Meet up like Hackers and founders


Yesterday I went to a meetup next to AT&T park organized by “hackers and founders” with no expectations but was prepared to meet likeminded founders, hackers, angels to bounce the ideas, get feedbacks and make friends.

The meetup was a great success, following is the highlights

1. The name of “hackers and founders” are HOT nowadays, and because of the name and the organizers’ reputation of getting people together, participants are of high quality bunch such as founders, hackers, product guys from top companies, angels, EIR from VC firms etc.

2. People coming to the event brought something to the table other than asking for engineers to help business guys build out the products.

3. Many are founders with product to show but the meetup does not “feature” any demo, making the environment much less intense, much more open.

4. People were very consciously providing the feedbacks for others, while getting feedbacks in return.

5. I would ask questions to other founders who already launched, such as “what would you do if you have your product 90% done?”.

6. Out of 100+ attendees, I spoke to 20+ of them, got their cards, and told them that I would send them a beta invite when we launch soon.

To an early startup founder like me, this likeminded people circle is a very nurturing environment. While I strived to become helpful to them, my goal is clear: to get early feedbacks from my potential audiences (anyone wanting to have an active, outdoorsy and healthy lifestyle is my potential audience), to build interest with them and angels. Put them on my beta launch list. If I can invite 20 people from every event I go, by the time I launch soon, I would have a couple hundred passionate, nurturing people who are open to embrace a new product. That is invaluable to me.

I talked to the Laura Nelson, one of the organizers about the long term goal of this “organization”, or “meetup”. Laura made it clear that organization serves very early startups/founders that are still too early for more established incubators funds such as ycombinator. The meetup serves as a “give-back” AND marketing channel to connect startups in need and build following, the real deal is the funding conference where selected early startups are brought to pitch connected angels.

While chatting, we all agreed the single most important criteria is the crowd. A wrong crowd would turn away the right one. Just like startups, having a clear audience is key to the success of a great meetup.

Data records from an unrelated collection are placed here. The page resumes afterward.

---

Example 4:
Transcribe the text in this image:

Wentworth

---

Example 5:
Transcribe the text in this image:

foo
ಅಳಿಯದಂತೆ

I want to thank following people I have met for sharing the ideas with me:

Laura Nelson,  co founder, hackers and founders meetup

Jordan Kanarek: a rockstar like designer and story teller, from duckduckgo.com, one of kind, very successful search engine

Alessandro Santo: a VC from DPI Xel venture

Akshay Arabolu, founder, getcomparisons.com

JD Leonard, founder CEO, TextbookMadness.com

Laura Rodriguez, staffing consultant, meetup organizer

Andrew Zimmer, Mobile developer of an awesome iPhone app called dog whistle

Chris Mardelli: a law student in process to build his first web product

Suzanne Yada, a dynamic web producer

Bernie Yoo, co founder at Bombfell.com, he even took my measurement to get me join his “female-selected cloths for men, sent every month” startup

Doug Bend: startup attorney (thanks Doug for sharing stories)

Asi Behar from Pandora

Jackson G. from Pandora

Michael Seely, EIR at CMEA Captial

Many more: I hope to meet more of these passionate people to bounce ideas. Onward and upward!